# Journal of Daebron Stormbringer



## maddman75 (Sep 22, 2002)

This is the journal of Daebron Stormbringer, son of Iregeld Stormbringer, Blood of Damien Stormbringer and rightful heir to the Bronze Throne of the Halls of Krytha. 

I'm beginning these notes at the start of my journey to return to me rightful place in those ancient halls.  I was the youngest son of King Iregeld, and had planned to spend my life devoted to Moradin the Soulforger.  But that was before the traitor Regalis had let the forces of vile giants and wizards into our home, my family and clan had been decimated, and I fled with my steward just barely a man.  My father, mother, and uncles were all slain.  My brothers and sisters are gone as well, and I assume them dead. 

That was ten years ago.  Tharnian trained me well in the use of the axe - a weapon sacred to my order and clan.  One of my most vital missions is to recover that sacred weapon from the scurvy dogs that had taken it.  I set out from the secluded cavern that had been my home to recover my birthright and crack as many giant and orc skulls as possible along the way. 

I traveled out of the remote reaches where we had hidden into the lands the humans call Geoff, leaving Tharnian in the hidden valley.  He is most wise and a true friend, but an old man now.  These lands are no place for him now.  I plan to set that right. 

After a couple weeks I met some barbarians that were friendly enough, traded for some supplies.  The only dwarves they knew of were in a mine some two weeks to the east.  Had to start somewhere, and finding some o' me own people sounded like a good place to start. 

I was about five days from the mines, when I heard some movement ahead on the trail.  I scrambled up onto a ledge over the trail to see what was coming.  I could see that I was on a crossroads with signs of heavy travel.  Finally getting closer to civilized lands.

▶ _RAW DATA_

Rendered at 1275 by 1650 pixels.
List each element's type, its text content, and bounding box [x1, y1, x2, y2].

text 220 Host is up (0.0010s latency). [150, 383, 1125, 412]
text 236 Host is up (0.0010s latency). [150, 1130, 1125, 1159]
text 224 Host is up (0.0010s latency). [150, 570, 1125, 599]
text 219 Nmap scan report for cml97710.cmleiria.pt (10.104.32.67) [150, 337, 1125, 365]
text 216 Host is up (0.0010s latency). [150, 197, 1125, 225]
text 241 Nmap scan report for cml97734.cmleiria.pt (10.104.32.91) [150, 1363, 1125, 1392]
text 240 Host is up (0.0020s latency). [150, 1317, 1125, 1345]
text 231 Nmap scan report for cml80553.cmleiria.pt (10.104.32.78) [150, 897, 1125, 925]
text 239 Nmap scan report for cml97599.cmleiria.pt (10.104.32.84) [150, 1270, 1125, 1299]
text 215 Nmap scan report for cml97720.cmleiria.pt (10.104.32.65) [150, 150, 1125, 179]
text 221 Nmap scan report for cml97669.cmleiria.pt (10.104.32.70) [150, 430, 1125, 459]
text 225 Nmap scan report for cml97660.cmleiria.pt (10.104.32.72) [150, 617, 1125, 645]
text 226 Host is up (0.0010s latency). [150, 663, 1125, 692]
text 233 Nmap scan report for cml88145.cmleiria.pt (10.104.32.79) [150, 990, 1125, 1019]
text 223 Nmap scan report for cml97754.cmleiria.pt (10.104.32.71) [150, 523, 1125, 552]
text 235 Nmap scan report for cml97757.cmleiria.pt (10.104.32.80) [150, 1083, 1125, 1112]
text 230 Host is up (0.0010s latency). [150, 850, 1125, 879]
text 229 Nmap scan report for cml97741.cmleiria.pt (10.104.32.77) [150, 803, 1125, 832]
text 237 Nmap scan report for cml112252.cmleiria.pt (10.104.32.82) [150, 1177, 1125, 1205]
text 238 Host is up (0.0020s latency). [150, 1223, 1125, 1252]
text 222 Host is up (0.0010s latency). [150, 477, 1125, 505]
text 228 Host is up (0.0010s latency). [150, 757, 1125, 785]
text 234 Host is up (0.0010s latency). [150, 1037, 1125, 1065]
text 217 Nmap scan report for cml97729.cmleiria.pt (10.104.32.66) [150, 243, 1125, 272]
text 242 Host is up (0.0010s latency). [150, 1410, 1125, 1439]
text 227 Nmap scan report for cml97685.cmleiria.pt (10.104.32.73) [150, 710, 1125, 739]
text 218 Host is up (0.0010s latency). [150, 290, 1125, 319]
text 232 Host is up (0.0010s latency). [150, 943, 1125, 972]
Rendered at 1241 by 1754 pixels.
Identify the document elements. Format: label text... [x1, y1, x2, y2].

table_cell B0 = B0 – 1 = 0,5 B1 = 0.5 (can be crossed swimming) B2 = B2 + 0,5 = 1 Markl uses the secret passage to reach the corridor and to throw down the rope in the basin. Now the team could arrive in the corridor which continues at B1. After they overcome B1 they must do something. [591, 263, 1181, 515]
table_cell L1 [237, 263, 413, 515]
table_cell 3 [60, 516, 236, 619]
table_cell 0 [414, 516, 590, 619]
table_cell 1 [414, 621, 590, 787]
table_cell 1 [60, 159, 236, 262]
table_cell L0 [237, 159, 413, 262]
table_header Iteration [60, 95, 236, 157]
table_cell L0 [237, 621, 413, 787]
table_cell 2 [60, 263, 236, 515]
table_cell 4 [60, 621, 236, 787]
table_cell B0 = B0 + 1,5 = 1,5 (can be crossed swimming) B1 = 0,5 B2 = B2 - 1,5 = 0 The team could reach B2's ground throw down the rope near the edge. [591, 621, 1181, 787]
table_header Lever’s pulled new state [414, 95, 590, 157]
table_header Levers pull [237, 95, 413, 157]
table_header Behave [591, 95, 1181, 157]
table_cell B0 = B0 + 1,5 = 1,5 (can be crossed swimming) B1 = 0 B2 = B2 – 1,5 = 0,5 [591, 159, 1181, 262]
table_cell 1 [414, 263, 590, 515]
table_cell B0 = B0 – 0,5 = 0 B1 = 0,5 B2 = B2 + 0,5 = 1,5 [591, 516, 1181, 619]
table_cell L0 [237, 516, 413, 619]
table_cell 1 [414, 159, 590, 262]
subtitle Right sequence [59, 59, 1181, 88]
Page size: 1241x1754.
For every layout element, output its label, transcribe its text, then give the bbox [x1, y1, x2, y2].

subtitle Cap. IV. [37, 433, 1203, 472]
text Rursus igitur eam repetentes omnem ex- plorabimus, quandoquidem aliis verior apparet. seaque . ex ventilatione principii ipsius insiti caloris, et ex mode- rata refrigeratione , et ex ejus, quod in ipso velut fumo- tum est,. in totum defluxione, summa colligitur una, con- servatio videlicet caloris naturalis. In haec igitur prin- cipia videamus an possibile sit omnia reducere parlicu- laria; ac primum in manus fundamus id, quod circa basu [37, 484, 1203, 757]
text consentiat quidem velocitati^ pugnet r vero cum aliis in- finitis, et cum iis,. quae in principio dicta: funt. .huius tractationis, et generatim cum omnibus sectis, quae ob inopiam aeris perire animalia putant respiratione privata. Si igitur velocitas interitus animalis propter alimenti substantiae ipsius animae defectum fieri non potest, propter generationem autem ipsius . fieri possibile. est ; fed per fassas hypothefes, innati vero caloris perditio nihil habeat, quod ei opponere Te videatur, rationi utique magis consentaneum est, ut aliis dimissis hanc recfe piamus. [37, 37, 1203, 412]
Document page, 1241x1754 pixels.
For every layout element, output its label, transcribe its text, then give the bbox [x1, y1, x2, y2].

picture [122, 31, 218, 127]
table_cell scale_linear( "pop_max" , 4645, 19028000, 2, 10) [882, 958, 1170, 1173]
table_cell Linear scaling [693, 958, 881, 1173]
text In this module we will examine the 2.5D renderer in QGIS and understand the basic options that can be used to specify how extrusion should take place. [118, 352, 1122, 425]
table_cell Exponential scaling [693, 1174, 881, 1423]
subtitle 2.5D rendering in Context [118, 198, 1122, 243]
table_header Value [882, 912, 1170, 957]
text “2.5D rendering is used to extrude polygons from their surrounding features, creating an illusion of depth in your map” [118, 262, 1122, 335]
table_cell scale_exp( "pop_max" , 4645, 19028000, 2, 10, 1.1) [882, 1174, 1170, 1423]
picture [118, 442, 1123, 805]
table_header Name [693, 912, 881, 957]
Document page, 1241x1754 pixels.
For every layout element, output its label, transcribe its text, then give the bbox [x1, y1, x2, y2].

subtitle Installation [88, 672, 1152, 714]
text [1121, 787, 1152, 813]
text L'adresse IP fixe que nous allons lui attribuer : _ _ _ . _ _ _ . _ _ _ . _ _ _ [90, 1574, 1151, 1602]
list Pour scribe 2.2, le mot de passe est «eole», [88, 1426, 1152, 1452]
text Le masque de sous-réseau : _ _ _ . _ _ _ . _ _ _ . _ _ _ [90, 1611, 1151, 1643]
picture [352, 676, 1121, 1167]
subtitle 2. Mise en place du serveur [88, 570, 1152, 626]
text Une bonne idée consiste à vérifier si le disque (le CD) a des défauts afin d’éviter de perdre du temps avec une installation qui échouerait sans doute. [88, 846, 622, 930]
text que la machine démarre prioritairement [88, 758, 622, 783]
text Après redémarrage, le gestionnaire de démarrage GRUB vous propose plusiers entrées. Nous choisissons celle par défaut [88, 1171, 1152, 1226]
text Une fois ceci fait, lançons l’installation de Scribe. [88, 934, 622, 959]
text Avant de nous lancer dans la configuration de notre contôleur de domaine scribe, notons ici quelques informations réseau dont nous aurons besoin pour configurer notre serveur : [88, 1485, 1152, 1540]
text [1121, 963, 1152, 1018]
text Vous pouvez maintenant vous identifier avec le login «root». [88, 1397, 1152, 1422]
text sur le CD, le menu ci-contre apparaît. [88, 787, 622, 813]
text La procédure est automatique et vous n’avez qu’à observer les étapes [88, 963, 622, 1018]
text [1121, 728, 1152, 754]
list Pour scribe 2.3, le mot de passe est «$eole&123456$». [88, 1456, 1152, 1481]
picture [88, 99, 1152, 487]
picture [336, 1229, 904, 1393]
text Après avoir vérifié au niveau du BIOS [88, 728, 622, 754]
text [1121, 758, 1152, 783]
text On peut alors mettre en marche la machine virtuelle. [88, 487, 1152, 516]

▶ _GOALS_
1. In the journal of Daebron Stormbringer above, list every person or deity named in the post's body. Leave out the poster's username.
2. Pick up the journal of Daebron Stormbringer after its last sentence and continue it.

▶ _TASK-BY-TASK ANSWERS_
1.
Daebron Stormbringer
Iregeld Stormbringer
Damien Stormbringer
Moradin the Soulforger
Regalis
Tharnian

2.
A group of seven orcs came around the bend.  They had half a dozen captives chained up with them, women and children.  Most seemed to be simple peasants, though the last two wore the facepaint of the barbarians I'd met a few weeks back.  The two guards behind them carried large packs.  The orcs themselves didn't seem like the scurvy dogs I'd tangled with before.  They marched with military precision and had matching uniforms.  These orcs had a leader somewhere. 

As they got closer, I prepared a javelin to get the attention of the leader.  Be damned if I was going to leave these people to the appetites of orcs!  I looked back at the trail to make certain there were no more orcs when I spotted another figure moving toward the orcs.  He seemed to be trailing them himself.  As he slid down the hillside to get closer his cloak slipped off his head. 

A drow elf!  What in the nine hells was that devil doing up here?  I looked at the mountains in the distance and said a little prayer. 

"Gettin to kill orcs and drow in the same day!  Thank ye Moradin!" 

And let my javelin fly toward the orcs' leader.


----------



## Bob Aberton (Sep 24, 2002)

Oo!! Good Start!

It has a very legendary feeling introduction.

and I see that you have already mastered the art of the cliffhanger....

Anyway, here's a vote of support.  Keep writing!

Oh, and while you're at it, why not visit my storyhour?  Just follow the link in the sig.


----------



## maddman75 (Sep 24, 2002)

Thanks Bob!  I'm a big Piratecat fan, so I guess I've been studying the master.  I'll post an update tomorrow night and be sure to check out your story hour.


----------



## maddman75 (Sep 25, 2002)

My javelin missed its mark and landed squarely at the orc leader's feet.  The drow took this as a good time to get in on the action and started casting one of his dark magics.  Cowardly dog!  One of the orcs and two of the slaves fell to the ground asleep. 

One of the guards at the back of the caravan and the leader rush at the drow.  The three orcs at the front start scrambling up the ledge to get at me.  I swung me axe down and split one of their heads open fer their trouble.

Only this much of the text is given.